One is the wide diversity of American Muslim immigrants, whom the survey found hail from more than 50 different countries. “In European countries, most Muslims are immigrants … but they tend to come from one or two countries. So, instead of having a big, diverse Muslim population like the United States has, you might have mostly people from Algeria,” said Green, who is the senior fellow in religion and politics at the Pew Forum on Religion and Public Life. The organization is connected to the Pew Research Center, which conducted the survey.

Green also noted that many Muslims who immigrated to America are better educated than their European counterparts. “Many of them came to the United States precisely to get an education,” he said. “It may simply be that people with higher levels of education and professional jobs tend to fit together into any society.”

But Green also said the broad religious diversity of the United States may itself be a major factor in making it easier for Muslims to fit in than they do in Europe.

“If one were an observant Muslim — and as our survey showed, [American Muslims] are, by and large — then this is a society much more open to religious expression, as opposed to Europe, which is a much more secular place,” he said.

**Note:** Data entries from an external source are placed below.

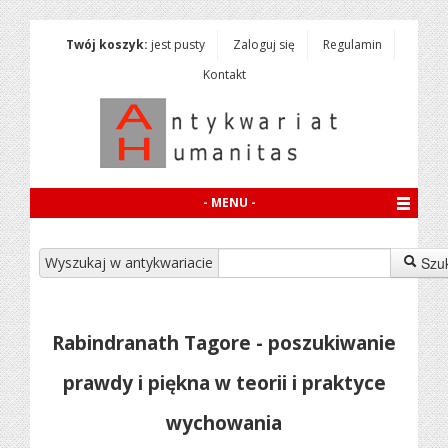
Twój koszyk:
jest pusty
Zaloguj się
Regulamin
Kontakt
- MENU -
Wyszukaj w antykwariacie
Szu
Rabindranath Tagore - poszukiwanie
prawdy i piękna w teorii i praktyce
wychowania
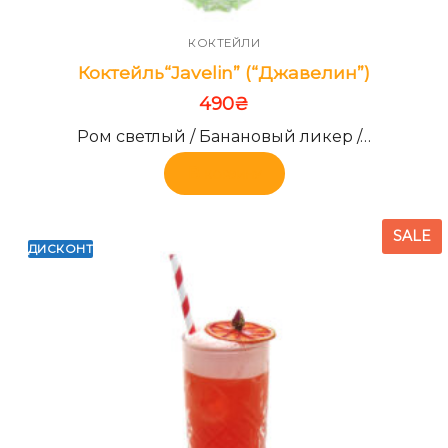
КОКТЕЙЛИ
Коктейль“Javelin” (“Джавелин”)
490
₴
Ром светлый / Банановый ликер /…
В корзину
SALE
ДИСКОНТ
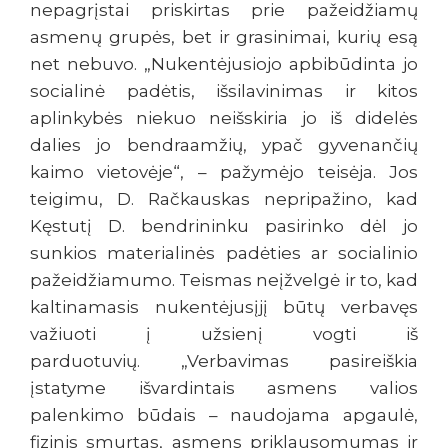
nepagrįstai priskirtas prie pažeidžiamų
asmenų grupės, bet ir grasinimai, kurių esą
net nebuvo. „Nukentėjusiojo apbibūdinta jo
socialinė padėtis, išsilavinimas ir kitos
aplinkybės niekuo neišskiria jo iš didelės
dalies jo bendraamžių, ypač gyvenančių
kaimo vietovėje“, – pažymėjo teisėja. Jos
teigimu, D. Račkauskas nepripažino, kad
Kęstutį D. bendrininku pasirinko dėl jo
sunkios materialinės padėties ar socialinio
pažeidžiamumo. Teismas neįžvelgė ir to, kad
kaltinamasis nukentėjusįjį būtų verbavęs
važiuoti į užsienį vogti iš
parduotuvių. „Verbavimas pasireiškia
įstatyme išvardintais asmens valios
palenkimo būdais – naudojama apgaulė,
fizinis smurtas, asmens priklausomumas ir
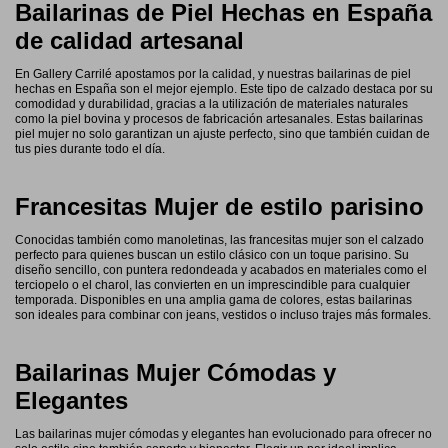
Bailarinas de Piel Hechas en España
de calidad artesanal
En Gallery Carrilé apostamos por la calidad, y nuestras bailarinas de piel
hechas en España son el mejor ejemplo. Este tipo de calzado destaca por su
comodidad y durabilidad, gracias a la utilización de materiales naturales
como la piel bovina y procesos de fabricación artesanales. Estas bailarinas
piel mujer no solo garantizan un ajuste perfecto, sino que también cuidan de
tus pies durante todo el día.
Francesitas Mujer de estilo parisino
Conocidas también como manoletinas, las francesitas mujer son el calzado
perfecto para quienes buscan un estilo clásico con un toque parisino. Su
diseño sencillo, con puntera redondeada y acabados en materiales como el
terciopelo o el charol, las convierten en un imprescindible para cualquier
temporada. Disponibles en una amplia gama de colores, estas bailarinas
son ideales para combinar con jeans, vestidos o incluso trajes más formales.
Bailarinas Mujer Cómodas y
Elegantes
Las bailarinas mujer cómodas y elegantes han evolucionado para ofrecer no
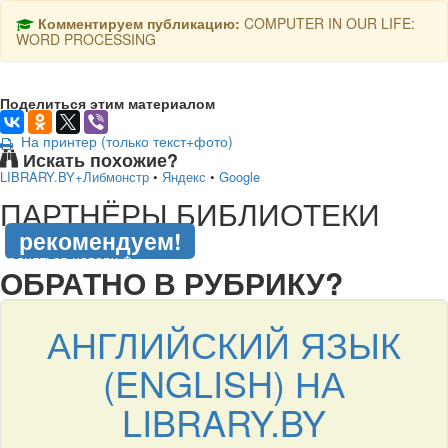
Комментируем публикацию:
COMPUTER IN OUR LIFE:
WORD PROCESSING
Поделиться этим материалом
На принтер (только текст+фото)
Искать похожие?
LIBRARY.BY+Либмонстр
•
Яндекс
•
Google
подняться наверх ↑
ПАРТНЁРЫ БИБЛИОТЕКИ
рекомендуем!
подняться наверх ↑
ОБРАТНО В РУБРИКУ?
АНГЛИЙСКИЙ ЯЗЫК
(ENGLISH) НА
LIBRARY.BY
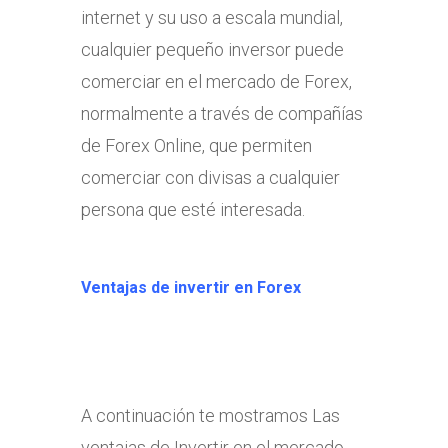
internet y su uso a escala mundial,
cualquier pequeño inversor puede
comerciar en el mercado de Forex,
normalmente a través de compañías
de Forex Online, que permiten
comerciar con divisas a cualquier
persona que esté interesada.
Ventajas de invertir en Forex
A continuación te mostramos Las
ventajas de Invertir en el mercado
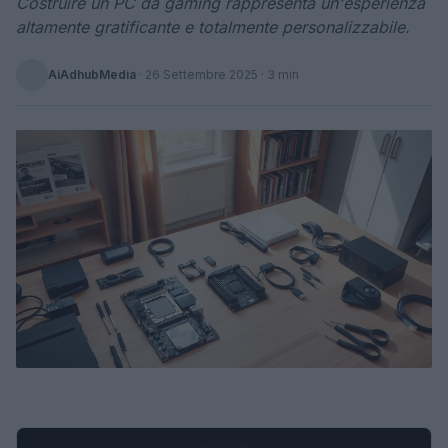
Costruire un PC da gaming rappresenta un'esperienza
altamente gratificante e totalmente personalizzabile.
AiAdhubMedia
·
26 Settembre 2025
· 3 min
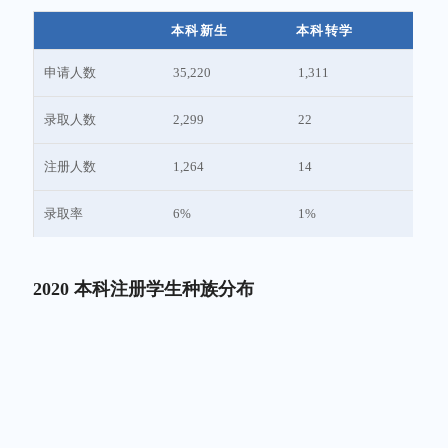
本科新生
本科转学
申请人数
35,220
1,311
录取人数
2,299
22
注册人数
1,264
14
录取率
6%
1%
2020 本科注册学生种族分布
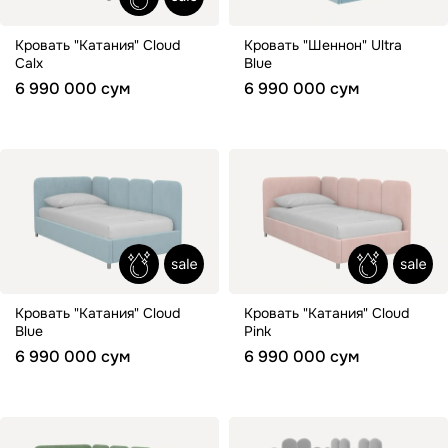
Кровать "Катания" Cloud
Кровать "Шеннон" Ultra
Calx
Blue
6 990 000 сум
6 990 000 сум
Кровать "Катания" Cloud
Кровать "Катания" Cloud
Blue
Pink
6 990 000 сум
6 990 000 сум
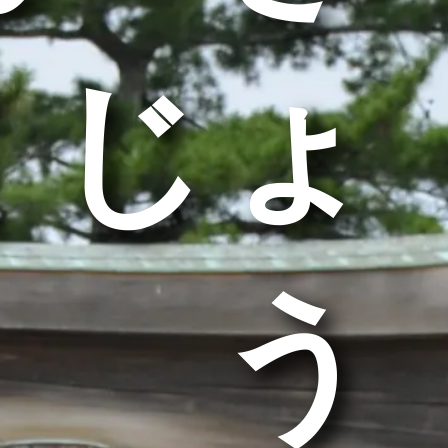
くじょ
う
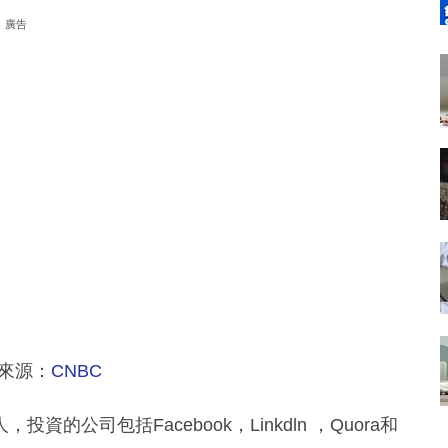
廣告
來源：
CNBC
，投資的公司包括Facebook，Linkdln ，Quora和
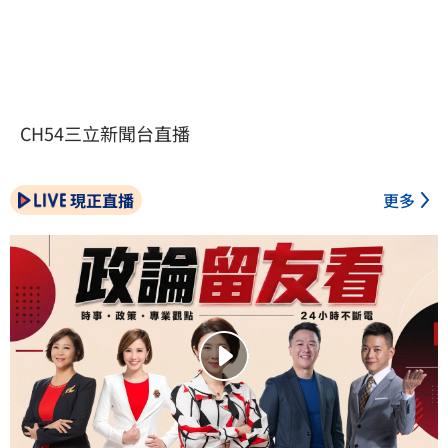
CH54三立新聞台直播
現正直播
更多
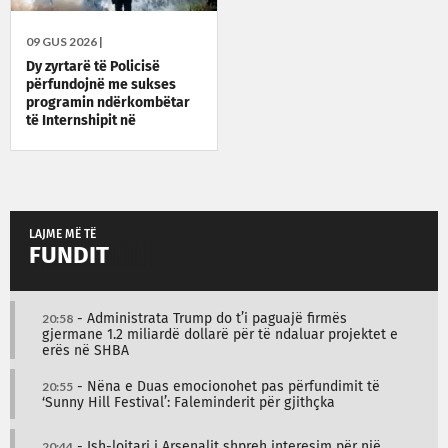
09 GUS 2026 |
Dy zyrtarë të Policisë
përfundojnë me sukses
programin ndërkombëtar
të Internshipit në
Universitetin Policor të
Brandenburgut
LAJME MË TË
FUNDIT
20:58
- Administrata Trump do t’i paguajë firmës
gjermane 1.2 miliardë dollarë për të ndaluar projektet e
erës në SHBA
20:55
- Nëna e Duas emocionohet pas përfundimit të
‘Sunny Hill Festival’: Faleminderit për gjithçka
20:44
- Ish-lojtari i Arsenalit shpreh interesim për një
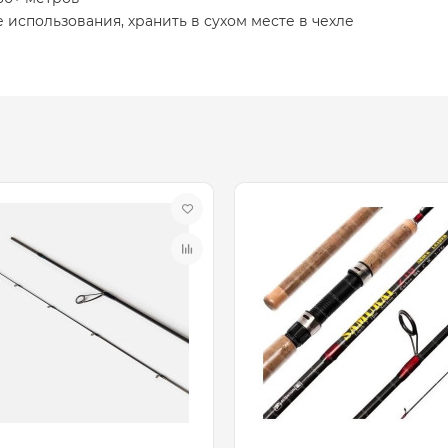
 использования, хранить в сухом месте в чехле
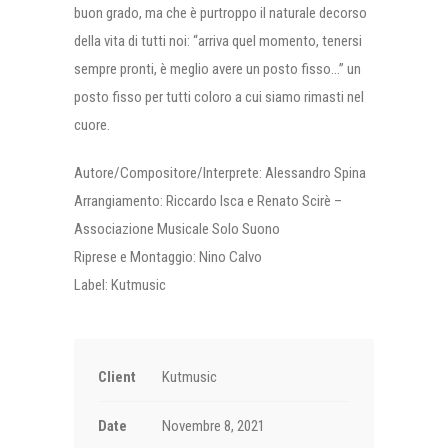
buon grado, ma che è purtroppo il naturale decorso
della vita di tutti noi: “arriva quel momento, tenersi
sempre pronti, è meglio avere un posto fisso…” un
posto fisso per tutti coloro a cui siamo rimasti nel
cuore.
Autore/Compositore/Interprete: Alessandro Spina
Arrangiamento: Riccardo Isca e Renato Scirè –
Associazione Musicale Solo Suono
Riprese e Montaggio: Nino Calvo
Label: Kutmusic
Client
Kutmusic
Date
Novembre 8, 2021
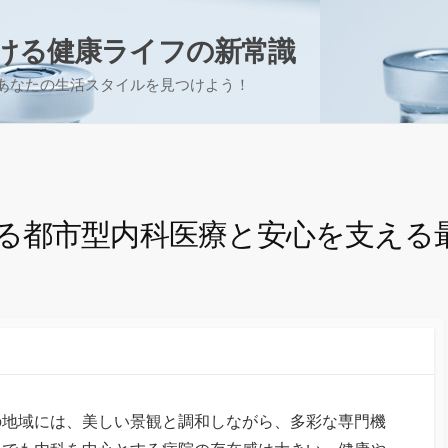
ける健康ライフの新常識
あなたの生活スタイルを見つけよう！
る都市型内科医療と安心を支える
の地域には、美しい景観と調和しながら、多彩な専門機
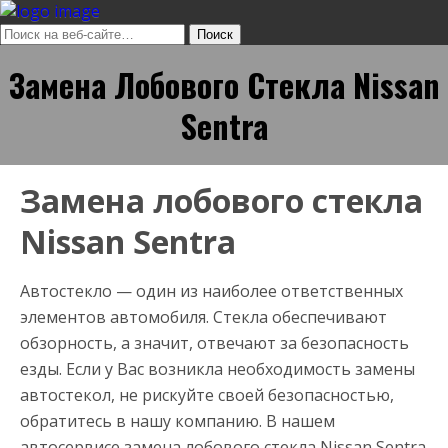
Замена Лобового Стекла Nissan
Sentra
Замена лобового стекла
Nissan Sentra
Автостекло — один из наиболее ответственных
элементов автомобиля. Стекла обеспечивают
обзорность, а значит, отвечают за безопасность
езды. Если у Вас возникла необходимость замены
автостекол, не рискуйте своей безопасностью,
обратитесь в нашу компанию. В нашем
автосервисе замена лобового стекла Nissan Sentra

Green said Western Europe's religious irony — that most of its nations are increasingly secular on a societal level while retaining some form of Christianity as an official state religion — may contribute to the relative unease Muslims feel there as compared to the United States.

“A Muslim might very well fell oppressed or troubled by an official Protestantism or an official Catholicism in a particular country, and yet at the same time feel ostracized by their neighbors who are not religious,” he said. “A lot of Americans may disagree with Islam and may have some doubts about their Muslim neighbors, but one thing they wouldn't disagree with is Muslims' right to practice their religion.”